● Text for analysis:
────────────────────

New Possibilities for Treating Deadly Childhood Brain Cancer Published in Journal ''Science''

Seattle: The results of a research project that revealed new possibilities for treating deadly childhood brain cancer were published in the August 30 issue of the journal “Science.”

Seattle: The results of a research project that revealed new possibilities for treating deadly childhood brain cancer were published in the August 30 issue of the journal “Science.” The research was conducted by James Olson, M.D., a fellow at Children’s Hospital and clinical researcher at Fred Hutchinson Cancer Research Center, Andrew Hallahan, M.D., an attending neurooncology physician at Children’s and clinical researcher at Fred Hutchinson Cancer Research Center, and a team of researchers at Johns Hopkins. These researchers have shown that the growth of medulloblastoma, the most common form of malignant childhood brain cancer, was stopped by a plant chemical known as cyclopamine.

Dr. Olson used tumor samples from seven patients who underwent surgery at Children’s Hospital. Initiating the experiment in the operating room, Dr. Olson’s team placed the excised tumor cells in a laboratory dish and exposed the cells to cyclopamine. Cyclopamine killed up to 99.9 percent of the cancer cells after one week of treatment.

────────────────────

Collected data
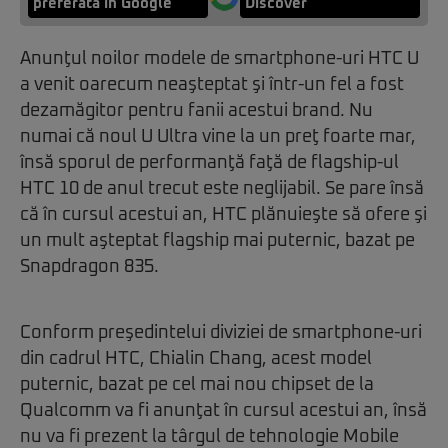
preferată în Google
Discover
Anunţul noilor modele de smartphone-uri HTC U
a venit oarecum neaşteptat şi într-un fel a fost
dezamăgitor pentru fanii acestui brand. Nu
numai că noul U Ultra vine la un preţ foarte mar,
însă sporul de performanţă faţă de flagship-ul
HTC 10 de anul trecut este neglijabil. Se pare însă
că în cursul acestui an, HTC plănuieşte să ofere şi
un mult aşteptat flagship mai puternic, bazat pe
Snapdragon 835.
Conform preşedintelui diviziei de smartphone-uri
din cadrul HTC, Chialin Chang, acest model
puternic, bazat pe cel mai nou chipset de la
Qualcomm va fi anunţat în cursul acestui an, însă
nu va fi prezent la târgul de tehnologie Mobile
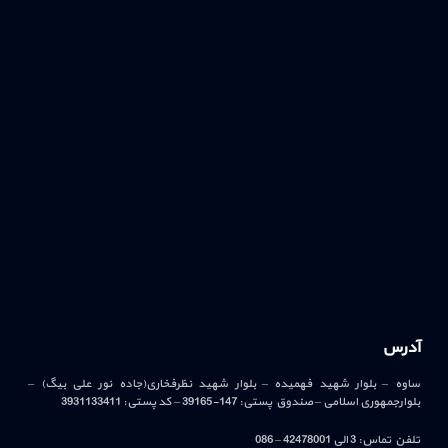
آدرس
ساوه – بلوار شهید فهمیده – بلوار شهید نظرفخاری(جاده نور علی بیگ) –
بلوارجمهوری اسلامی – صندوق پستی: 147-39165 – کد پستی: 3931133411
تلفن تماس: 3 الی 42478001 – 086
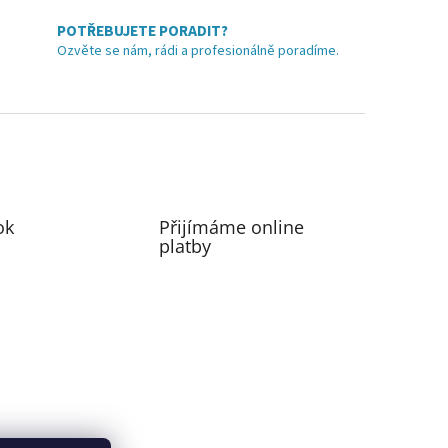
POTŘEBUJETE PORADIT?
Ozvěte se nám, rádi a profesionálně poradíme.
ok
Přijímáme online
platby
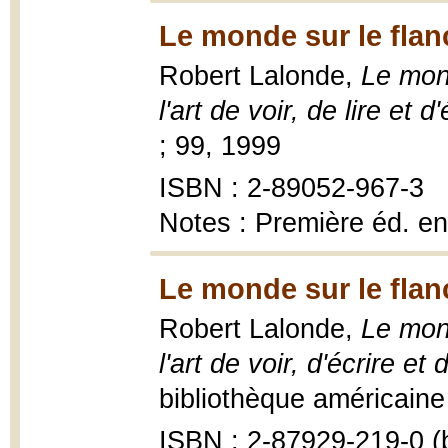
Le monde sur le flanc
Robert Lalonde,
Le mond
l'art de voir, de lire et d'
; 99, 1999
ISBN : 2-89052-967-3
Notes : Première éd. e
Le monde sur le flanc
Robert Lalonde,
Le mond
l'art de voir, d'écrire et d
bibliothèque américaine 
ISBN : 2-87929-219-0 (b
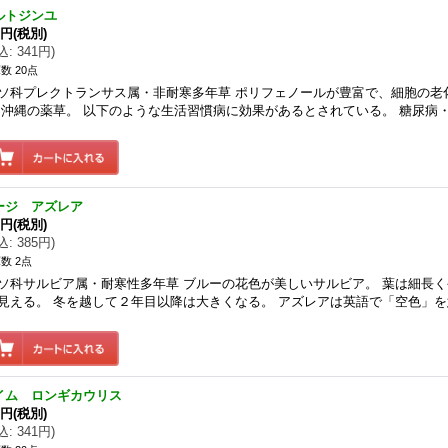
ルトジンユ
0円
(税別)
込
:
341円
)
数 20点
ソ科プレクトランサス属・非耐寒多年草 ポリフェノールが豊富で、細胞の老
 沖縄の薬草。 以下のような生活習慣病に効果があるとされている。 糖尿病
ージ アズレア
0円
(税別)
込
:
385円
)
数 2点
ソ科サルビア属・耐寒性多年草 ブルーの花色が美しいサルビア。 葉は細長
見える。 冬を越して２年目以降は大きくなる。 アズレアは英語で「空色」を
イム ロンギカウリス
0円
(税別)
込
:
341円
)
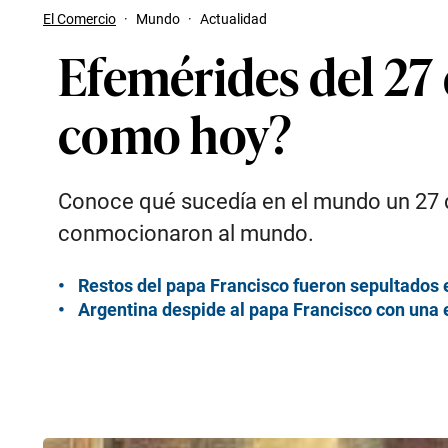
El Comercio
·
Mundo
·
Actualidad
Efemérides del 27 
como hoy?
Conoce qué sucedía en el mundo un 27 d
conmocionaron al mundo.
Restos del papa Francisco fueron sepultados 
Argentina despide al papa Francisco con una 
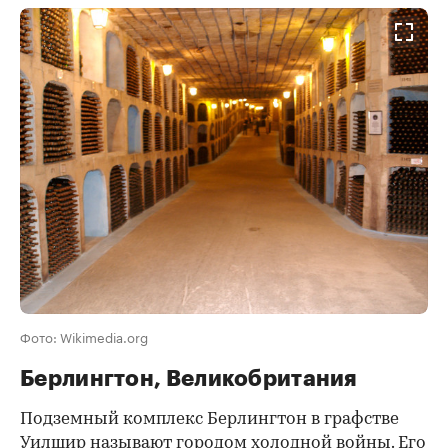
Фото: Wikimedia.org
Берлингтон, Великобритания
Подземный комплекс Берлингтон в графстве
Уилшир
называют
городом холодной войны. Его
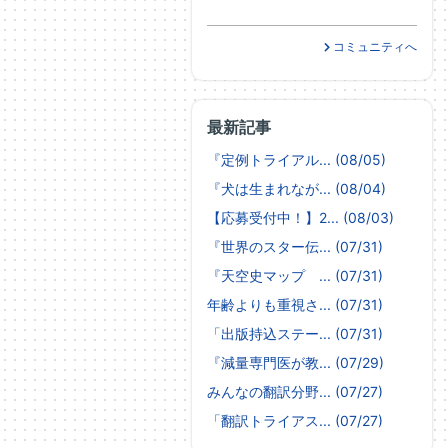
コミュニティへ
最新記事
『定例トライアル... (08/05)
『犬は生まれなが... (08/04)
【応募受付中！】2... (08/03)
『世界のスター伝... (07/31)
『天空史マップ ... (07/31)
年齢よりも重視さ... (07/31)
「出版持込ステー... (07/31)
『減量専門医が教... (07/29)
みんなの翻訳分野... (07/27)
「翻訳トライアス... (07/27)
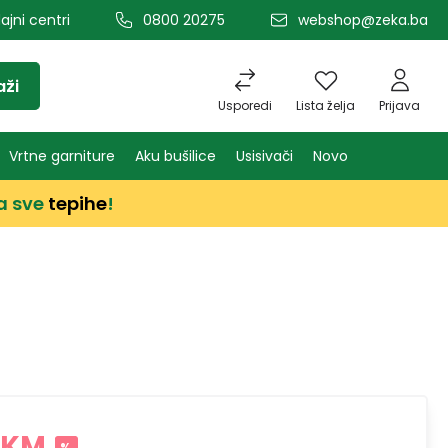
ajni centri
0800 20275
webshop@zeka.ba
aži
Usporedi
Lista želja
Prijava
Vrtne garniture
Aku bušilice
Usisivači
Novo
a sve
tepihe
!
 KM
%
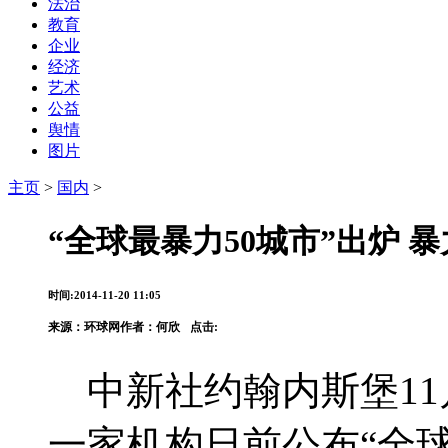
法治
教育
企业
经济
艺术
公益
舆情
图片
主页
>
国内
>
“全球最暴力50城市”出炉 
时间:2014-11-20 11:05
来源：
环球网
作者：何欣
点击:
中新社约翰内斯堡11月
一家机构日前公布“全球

────────────────────

● Work required:
Rewrite the article on the childhood brain cancer research starting at "Dr. Olson used" and ending at "week of treatment.", changing "tumor samples" to "tissue samples".

● Result of this task:
Dr. Olson used tissue samples from seven patients who underwent surgery at Children’s Hospital. Initiating the experiment in the operating room, Dr. Olson’s team placed the excised tumor cells in a laboratory dish and exposed the cells to cyclopamine. Cyclopamine killed up to 99.9 percent of the cancer cells after one week of treatment.